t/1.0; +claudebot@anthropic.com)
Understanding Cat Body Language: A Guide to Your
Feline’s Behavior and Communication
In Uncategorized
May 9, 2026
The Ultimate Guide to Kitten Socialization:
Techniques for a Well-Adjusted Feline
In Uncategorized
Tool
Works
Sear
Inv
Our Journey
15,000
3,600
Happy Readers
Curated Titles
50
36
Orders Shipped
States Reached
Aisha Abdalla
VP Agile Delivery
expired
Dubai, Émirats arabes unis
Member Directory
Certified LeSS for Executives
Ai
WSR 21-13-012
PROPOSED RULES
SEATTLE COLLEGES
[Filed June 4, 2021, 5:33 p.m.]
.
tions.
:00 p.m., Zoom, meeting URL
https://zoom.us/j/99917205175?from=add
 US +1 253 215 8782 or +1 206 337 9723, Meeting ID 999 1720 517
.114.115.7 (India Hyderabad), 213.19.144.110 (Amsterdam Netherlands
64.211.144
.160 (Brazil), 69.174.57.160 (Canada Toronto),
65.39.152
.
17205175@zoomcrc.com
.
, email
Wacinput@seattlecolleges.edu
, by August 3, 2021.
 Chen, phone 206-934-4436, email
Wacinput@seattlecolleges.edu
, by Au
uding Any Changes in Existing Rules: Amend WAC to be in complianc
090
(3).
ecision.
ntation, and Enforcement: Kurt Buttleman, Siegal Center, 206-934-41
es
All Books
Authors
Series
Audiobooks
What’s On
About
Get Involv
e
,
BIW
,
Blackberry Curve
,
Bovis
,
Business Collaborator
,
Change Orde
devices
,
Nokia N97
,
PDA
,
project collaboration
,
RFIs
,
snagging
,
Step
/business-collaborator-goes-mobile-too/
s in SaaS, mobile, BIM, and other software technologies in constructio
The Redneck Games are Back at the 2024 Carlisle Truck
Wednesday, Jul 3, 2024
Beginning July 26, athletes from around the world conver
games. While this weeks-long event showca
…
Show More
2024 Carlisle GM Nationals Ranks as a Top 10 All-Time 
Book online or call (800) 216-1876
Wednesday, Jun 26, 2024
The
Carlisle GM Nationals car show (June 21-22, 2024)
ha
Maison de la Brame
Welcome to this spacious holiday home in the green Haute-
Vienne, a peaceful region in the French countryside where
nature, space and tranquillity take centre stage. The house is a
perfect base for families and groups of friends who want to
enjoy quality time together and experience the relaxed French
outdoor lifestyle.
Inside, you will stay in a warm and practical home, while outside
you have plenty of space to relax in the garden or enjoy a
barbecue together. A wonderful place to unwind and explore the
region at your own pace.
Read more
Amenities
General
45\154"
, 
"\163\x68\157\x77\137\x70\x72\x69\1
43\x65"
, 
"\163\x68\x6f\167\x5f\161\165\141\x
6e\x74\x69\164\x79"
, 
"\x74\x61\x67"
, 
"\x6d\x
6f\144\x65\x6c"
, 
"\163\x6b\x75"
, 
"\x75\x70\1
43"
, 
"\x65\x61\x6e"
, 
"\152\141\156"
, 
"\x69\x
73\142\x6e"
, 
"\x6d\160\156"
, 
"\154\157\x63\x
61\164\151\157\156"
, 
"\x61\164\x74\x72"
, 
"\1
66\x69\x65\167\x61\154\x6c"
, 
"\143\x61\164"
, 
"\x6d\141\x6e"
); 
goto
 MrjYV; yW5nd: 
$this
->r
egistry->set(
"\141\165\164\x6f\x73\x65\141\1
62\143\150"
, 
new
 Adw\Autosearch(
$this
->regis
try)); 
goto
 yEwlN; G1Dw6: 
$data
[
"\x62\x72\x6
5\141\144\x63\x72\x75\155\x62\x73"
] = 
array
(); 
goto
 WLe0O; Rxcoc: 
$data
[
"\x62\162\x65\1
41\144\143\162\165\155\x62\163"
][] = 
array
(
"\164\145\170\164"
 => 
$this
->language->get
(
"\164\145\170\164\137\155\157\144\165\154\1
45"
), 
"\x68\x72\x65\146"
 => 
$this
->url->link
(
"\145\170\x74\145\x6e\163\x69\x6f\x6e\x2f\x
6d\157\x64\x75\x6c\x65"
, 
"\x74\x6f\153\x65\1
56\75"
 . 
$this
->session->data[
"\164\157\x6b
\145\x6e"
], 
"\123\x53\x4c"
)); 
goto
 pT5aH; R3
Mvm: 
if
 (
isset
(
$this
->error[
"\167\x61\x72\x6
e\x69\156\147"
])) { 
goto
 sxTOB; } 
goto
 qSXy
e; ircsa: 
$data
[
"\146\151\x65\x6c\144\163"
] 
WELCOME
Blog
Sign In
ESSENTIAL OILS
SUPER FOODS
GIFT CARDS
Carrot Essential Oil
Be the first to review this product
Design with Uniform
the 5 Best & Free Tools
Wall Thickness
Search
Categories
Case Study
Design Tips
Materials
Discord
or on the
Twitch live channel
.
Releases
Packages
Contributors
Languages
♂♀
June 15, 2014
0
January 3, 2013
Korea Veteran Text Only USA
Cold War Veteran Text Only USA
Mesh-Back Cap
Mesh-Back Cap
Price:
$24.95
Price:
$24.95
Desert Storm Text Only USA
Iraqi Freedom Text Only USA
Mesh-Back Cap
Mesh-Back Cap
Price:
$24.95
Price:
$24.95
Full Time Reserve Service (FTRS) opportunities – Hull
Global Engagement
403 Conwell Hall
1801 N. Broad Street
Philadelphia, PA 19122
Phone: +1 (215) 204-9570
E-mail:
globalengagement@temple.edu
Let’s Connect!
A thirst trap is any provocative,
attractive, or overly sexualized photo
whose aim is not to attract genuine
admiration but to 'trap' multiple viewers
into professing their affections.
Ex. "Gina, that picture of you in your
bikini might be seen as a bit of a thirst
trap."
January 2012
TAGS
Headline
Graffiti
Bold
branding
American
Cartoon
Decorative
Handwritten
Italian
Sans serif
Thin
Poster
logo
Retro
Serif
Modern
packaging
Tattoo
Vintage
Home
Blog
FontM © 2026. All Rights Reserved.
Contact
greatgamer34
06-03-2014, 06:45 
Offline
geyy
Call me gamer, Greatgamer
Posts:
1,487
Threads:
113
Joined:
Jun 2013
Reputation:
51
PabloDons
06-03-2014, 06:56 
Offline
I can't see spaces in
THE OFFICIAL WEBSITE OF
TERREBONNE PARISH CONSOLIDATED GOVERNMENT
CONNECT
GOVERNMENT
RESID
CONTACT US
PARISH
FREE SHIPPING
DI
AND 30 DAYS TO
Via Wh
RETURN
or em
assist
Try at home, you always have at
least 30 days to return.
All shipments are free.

━━━━━━━━━━

The response must consist solely of the lines from the top of the records through the line holding "Happy Readers", copied word for word.

t/1.0; +claudebot@anthropic.com)
Understanding Cat Body Language: A Guide to Your
Feline’s Behavior and Communication
In Uncategorized
May 9, 2026
The Ultimate Guide to Kitten Socialization:
Techniques for a Well-Adjusted Feline
In Uncategorized
Tool
Works
Sear
Inv
Our Journey
15,000
3,600
Happy Readers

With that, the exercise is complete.